You can refer to https://mp.weixin.qq.com/s/KK7GffPmk_rMCRpYz_ZZyg for OOM troubleshooting ideas.

| username: TiDBer_jYQINSnf | Original post link

If the concurrency is high, it might not even exceed the 20G limit. You should set a smaller limit, like recording when it exceeds 1G. This way, you can record more instances. Your machine only has a total of just over 20G of memory, so how could it possibly trigger with a 20G limit? With a 1G limit, 20 concurrent instances would already max it out. You can set the limit even smaller.

| username: 有猫万事足 | Original post link

Under normal circumstances, this table should have records.
If you have 64GB of memory and set a 20GB memory limit, but it crashes instantly before it can record, I think it might be due to multiple SQL queries running concurrently. Each one may not reach the 20GB limit individually, but together they crash the 64GB memory.
Therefore, you should reduce concurrency or lower the limit, making it easier to observe which SQL query is causing the problem.

| username: huaj1101 | Original post link

This table was not available in version 6.1.1; it was added in a later version, right?

| username: huaj1101 | Original post link

The memory is 64GB, and the average usage is quite low.

| username: huaj1101 | Original post link

Okay, let’s study it first.

| username: dockerfile | Original post link

I am using version V5 and have the same confusion.

I don’t know which SQL is slowly consuming 100GB of memory, causing TiDB to OOM and then repeating this cycle.

The various SQL logging methods mentioned above seem to require the SQL to complete execution first. The problem with this OOM issue is that the SQL doesn’t finish running before TiDB restarts.

| username: Soysauce520 | Original post link

Check the value of the parameter tidb_memory_usage_alarm_ratio, and look for records in the directory specified by the tmp-storage-path parameter; there should be information inside.

| username: zhanggame1 | Original post link

We can only consider adjusting the parameters to capture all the SQL statements that occupy a large amount of memory.

| username: songxuecheng | Original post link

Check the heatmap to see if the traffic was abnormal at that time. Look for expensive SQL in the logs.

| username: huaj1101 | Original post link

Thanks, currently analyzing.

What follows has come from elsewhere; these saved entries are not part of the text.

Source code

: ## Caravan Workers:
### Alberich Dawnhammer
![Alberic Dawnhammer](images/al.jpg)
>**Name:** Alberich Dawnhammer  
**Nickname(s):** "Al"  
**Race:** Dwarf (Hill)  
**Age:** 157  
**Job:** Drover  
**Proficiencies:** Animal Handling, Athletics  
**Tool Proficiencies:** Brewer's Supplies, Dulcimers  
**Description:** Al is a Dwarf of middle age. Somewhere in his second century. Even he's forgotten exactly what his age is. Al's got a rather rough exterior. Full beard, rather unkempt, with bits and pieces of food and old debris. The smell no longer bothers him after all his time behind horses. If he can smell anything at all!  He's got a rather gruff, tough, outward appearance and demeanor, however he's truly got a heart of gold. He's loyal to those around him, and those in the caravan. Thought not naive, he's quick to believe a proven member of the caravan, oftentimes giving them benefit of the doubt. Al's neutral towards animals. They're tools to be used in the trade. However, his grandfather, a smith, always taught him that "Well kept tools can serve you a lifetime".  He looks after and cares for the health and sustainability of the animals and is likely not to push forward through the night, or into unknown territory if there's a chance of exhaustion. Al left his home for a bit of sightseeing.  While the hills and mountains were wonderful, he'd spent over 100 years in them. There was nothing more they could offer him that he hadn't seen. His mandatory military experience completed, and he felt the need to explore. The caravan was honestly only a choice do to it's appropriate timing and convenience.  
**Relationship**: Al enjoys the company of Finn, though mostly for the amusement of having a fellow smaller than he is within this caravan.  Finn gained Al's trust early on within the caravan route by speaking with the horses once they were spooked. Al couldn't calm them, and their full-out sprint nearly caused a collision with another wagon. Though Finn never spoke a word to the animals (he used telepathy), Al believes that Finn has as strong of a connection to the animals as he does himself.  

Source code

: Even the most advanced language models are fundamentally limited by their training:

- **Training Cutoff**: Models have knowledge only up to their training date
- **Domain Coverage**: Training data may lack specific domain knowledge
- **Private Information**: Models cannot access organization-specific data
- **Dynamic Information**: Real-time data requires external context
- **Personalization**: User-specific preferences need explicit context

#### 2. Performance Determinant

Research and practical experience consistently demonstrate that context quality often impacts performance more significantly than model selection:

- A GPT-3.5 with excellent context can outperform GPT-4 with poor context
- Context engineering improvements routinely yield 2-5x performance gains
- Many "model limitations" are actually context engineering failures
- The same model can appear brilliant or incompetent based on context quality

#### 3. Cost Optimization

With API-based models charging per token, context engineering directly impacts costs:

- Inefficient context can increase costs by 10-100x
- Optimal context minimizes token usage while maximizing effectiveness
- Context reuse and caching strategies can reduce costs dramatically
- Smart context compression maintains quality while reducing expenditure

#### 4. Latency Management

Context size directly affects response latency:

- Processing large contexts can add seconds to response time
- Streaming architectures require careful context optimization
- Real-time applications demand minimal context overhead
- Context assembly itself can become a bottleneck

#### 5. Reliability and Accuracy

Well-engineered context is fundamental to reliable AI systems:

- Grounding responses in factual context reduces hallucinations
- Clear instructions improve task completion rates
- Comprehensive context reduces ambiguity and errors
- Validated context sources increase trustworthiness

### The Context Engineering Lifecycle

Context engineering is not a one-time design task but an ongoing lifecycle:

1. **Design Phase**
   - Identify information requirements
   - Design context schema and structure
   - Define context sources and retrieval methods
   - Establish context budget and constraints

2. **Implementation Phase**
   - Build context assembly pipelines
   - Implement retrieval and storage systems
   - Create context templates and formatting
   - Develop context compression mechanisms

The method mentioned in the video provided by DBRE also covers this approach.

| username: TiDBer_jYQINSnf | Original post link

Can’t you just limit it a bit and then restart? If you’re worried about affecting business, set the OOM action to log. Is the occurrence frequency very low? Are you planning to analyze it based on past clues?

| username: huaj1101 | Original post link

Well, the frequency is very low. I suspect it’s caused by some rarely executed SQL. I plan to identify which one and modify it.

| username: Soysauce520 | Original post link

Search for the following TiDB logs in the dashboard with the keyword “expensive”: 系统变量 | PingCAP 文档中心

| username: huaj1101 | Original post link

Didn’t find it. By default, 60 seconds is considered expensive. Everything was normal at 9:33:30, and OOM occurred at 9:33:51. It crashed before 60 seconds, so I couldn’t record it.

| username: huaj1101 | Original post link

Strangely, all the SQL recorded in this file were analyzed and rerun one by one, and they were all very fast with very little memory usage.

| username: Soysauce520 | Original post link

That means it wasn’t recorded.

| username: huaj1101 | Original post link

No more clues, giving up. It hasn’t appeared for days, I’ll chase it next time it shows up.

Thanks to all the experts for your help!

| username: 有猫万事足 | Original post link

  • Heap: Memory usage overhead of various internal functions on TiDB and PD instances

I think you can enable continuous profiling. If there is an OOM event during the enabled period, there will be a corresponding heap dump file. Troubleshooting will be easier then.